Biden has said repeatedly he will begin the process to rejoin the Paris climate agreement on his first day, after which the U.S. could be a formal member again after a 30-day waiting period.
However, he has pledged to take several other steps in his first 100 days internationally:
- Convene a world summit with the leaders of major emitting countries to call on them to make more aggressive pledges to slash greenhouse gases.
- “Lock in” emissions mandates consistent with global agreements to cut greenhouse gases from the shipping and aviation sectors.
- “Embrace” a global deal to limit climate-warming coolants known as hydrofluorocarbons, which could avoid 0.5 degrees Celsius of warming if governments meet their targets.
What about Congress?
Much of what Biden is promising in his first days in office he is hoping to do through executive action alone. Nevertheless, his climate plan does include working with Congress.

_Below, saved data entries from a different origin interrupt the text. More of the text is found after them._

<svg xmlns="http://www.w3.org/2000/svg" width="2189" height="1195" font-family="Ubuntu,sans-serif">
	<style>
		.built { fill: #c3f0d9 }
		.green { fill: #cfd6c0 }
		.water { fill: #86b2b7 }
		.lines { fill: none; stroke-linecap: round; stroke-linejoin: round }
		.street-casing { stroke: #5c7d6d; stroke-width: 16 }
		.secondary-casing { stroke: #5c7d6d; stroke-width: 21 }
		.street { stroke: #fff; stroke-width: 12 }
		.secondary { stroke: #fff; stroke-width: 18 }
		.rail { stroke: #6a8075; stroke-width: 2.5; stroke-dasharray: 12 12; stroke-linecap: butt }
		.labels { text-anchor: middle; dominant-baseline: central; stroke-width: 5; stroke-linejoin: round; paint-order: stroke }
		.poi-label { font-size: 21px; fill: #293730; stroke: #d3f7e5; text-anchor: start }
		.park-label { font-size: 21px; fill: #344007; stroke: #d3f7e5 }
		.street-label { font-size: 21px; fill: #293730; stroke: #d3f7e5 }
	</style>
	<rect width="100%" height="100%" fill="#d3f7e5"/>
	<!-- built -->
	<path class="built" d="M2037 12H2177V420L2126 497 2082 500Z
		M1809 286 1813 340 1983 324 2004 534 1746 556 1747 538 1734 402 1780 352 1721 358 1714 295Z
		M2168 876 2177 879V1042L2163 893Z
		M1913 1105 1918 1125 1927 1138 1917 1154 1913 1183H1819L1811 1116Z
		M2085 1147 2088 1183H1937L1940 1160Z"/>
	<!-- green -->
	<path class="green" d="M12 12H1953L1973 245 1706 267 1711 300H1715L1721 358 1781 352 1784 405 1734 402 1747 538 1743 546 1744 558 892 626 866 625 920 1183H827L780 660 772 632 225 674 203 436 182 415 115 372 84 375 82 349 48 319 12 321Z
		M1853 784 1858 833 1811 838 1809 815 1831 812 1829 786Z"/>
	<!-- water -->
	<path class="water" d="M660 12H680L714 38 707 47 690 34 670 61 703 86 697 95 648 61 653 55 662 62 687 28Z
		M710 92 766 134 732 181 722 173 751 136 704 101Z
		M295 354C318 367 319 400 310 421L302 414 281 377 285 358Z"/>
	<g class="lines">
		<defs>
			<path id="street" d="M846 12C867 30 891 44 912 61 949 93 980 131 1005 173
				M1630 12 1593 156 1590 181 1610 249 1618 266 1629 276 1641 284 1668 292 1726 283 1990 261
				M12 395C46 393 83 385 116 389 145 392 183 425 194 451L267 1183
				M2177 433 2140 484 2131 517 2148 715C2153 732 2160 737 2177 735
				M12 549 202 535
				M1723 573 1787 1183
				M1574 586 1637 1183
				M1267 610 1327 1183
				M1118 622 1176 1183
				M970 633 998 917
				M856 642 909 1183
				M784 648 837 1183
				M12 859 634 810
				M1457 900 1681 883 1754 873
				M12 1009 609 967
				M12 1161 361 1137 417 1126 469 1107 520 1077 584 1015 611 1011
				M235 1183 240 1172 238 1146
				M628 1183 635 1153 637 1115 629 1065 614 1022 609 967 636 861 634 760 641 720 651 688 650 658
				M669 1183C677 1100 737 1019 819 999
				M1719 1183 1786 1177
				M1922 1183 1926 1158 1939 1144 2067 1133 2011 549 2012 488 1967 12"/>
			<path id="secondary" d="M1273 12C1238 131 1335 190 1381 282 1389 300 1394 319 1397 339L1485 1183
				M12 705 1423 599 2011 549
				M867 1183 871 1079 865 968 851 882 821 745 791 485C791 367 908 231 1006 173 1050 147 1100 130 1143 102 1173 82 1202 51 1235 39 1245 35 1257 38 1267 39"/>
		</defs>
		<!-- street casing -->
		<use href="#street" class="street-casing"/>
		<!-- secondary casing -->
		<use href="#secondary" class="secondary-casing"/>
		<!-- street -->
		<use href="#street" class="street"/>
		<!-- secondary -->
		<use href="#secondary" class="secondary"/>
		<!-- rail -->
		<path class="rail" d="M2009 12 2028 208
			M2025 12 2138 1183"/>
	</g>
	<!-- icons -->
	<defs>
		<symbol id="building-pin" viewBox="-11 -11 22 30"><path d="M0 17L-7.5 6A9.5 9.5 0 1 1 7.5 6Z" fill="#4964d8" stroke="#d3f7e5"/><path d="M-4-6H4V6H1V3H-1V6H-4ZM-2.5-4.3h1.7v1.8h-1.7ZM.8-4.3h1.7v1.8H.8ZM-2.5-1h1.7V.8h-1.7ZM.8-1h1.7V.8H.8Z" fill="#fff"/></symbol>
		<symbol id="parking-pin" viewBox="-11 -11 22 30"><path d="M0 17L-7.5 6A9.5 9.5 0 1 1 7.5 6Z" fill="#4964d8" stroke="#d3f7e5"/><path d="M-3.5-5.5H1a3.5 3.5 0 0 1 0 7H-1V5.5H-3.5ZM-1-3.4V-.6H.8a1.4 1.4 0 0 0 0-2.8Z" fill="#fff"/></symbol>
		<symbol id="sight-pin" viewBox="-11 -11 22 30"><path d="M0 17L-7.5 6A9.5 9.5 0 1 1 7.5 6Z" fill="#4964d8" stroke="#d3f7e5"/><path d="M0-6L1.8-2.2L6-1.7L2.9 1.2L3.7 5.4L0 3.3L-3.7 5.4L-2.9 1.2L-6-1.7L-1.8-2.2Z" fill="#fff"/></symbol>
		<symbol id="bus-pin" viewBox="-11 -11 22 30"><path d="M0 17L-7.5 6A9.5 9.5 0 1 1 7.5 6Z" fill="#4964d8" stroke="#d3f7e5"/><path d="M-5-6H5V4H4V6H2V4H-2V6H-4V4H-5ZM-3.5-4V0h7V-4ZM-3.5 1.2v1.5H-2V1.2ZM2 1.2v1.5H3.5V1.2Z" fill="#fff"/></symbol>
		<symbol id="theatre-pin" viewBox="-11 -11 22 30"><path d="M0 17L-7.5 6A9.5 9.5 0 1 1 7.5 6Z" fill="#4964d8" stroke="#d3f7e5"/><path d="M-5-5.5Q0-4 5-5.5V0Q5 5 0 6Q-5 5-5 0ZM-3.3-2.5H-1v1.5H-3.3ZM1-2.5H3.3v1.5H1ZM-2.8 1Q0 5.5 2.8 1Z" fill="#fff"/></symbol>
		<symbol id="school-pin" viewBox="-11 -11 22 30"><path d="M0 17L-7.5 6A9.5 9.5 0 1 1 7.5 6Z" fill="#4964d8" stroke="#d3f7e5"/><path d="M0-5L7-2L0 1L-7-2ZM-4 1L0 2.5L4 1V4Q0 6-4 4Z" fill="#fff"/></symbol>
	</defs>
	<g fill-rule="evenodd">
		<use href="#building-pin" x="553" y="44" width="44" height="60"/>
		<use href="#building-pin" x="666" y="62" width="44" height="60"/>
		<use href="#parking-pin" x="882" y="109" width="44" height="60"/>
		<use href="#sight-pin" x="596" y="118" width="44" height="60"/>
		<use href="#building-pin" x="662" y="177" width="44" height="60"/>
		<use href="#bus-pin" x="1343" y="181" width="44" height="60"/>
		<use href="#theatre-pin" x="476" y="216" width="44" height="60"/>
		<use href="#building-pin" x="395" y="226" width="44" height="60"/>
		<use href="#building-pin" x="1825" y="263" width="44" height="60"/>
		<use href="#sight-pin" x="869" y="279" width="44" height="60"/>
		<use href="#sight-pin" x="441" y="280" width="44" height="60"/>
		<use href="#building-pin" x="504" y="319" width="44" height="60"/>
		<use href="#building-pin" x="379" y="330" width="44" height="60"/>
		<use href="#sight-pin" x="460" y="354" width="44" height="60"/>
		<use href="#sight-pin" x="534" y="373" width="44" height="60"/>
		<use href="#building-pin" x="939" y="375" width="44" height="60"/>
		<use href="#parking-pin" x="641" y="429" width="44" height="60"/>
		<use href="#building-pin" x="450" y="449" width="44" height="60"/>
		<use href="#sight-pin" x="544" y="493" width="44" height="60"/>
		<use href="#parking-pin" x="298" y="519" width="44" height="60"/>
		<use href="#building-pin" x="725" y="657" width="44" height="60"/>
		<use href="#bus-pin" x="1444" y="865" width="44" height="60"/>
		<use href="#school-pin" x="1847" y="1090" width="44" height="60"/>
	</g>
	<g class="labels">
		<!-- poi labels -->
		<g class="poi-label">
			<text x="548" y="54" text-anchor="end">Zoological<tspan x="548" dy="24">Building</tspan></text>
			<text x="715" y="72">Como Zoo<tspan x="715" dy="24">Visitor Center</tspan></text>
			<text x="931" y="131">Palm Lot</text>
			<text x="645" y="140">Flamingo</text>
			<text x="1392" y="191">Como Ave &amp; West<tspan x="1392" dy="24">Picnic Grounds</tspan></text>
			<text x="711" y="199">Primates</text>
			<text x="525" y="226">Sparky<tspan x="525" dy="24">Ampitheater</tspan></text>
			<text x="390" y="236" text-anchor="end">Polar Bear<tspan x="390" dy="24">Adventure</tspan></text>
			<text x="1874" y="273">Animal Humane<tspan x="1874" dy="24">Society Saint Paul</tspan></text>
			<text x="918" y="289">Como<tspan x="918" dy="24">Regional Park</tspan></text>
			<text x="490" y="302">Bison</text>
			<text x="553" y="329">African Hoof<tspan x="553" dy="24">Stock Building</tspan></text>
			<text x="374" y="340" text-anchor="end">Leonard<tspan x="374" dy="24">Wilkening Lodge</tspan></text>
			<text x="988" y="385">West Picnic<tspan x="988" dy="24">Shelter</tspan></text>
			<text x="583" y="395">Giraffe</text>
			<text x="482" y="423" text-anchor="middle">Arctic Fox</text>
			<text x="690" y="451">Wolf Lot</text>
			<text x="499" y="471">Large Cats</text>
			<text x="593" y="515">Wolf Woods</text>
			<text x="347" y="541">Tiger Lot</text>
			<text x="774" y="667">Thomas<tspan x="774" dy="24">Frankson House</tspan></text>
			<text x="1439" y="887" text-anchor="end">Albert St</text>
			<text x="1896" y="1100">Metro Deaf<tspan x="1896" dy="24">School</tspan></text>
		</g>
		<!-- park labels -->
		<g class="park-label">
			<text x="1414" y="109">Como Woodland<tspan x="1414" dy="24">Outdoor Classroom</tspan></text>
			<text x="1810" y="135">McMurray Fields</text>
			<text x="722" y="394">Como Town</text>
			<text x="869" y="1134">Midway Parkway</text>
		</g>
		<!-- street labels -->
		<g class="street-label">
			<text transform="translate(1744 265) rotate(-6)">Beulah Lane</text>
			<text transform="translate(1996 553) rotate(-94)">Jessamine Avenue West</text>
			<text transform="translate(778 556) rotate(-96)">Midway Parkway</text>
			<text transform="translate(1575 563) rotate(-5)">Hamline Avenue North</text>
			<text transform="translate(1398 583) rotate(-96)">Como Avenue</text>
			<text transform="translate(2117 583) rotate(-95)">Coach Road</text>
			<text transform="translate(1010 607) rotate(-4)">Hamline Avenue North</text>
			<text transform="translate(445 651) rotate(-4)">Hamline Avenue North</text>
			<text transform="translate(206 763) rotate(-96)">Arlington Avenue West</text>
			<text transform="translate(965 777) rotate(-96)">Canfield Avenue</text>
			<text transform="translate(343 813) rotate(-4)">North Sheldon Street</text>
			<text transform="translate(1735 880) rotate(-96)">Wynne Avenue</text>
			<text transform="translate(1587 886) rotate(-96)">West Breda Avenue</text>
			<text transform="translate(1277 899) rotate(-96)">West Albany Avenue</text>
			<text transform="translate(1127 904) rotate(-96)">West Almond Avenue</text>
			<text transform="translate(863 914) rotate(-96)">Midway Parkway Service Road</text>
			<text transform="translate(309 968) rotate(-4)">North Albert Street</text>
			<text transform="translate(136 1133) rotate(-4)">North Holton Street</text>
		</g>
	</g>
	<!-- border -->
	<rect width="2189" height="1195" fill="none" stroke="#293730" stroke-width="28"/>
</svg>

Biden pledged to “demand” Congress pass legislation in the first year of his term that sets enforceable emissions targets for no later than 2025, makes “historic” investments in clean energy and climate change research, and spurs “rapid deployment” of clean energy across the country.
What pull Biden has with Congress, however, will depend on how the Georgia Senate runoff elections shake out in early January. If Republicans retain control of the Senate, Biden is likely constrained to less aggressive clean energy spending measures, along the lines of the innovation measure Congress passed this month as part of a year-end spending package funding low-carbon technologies such as carbon capture and advanced nuclear power.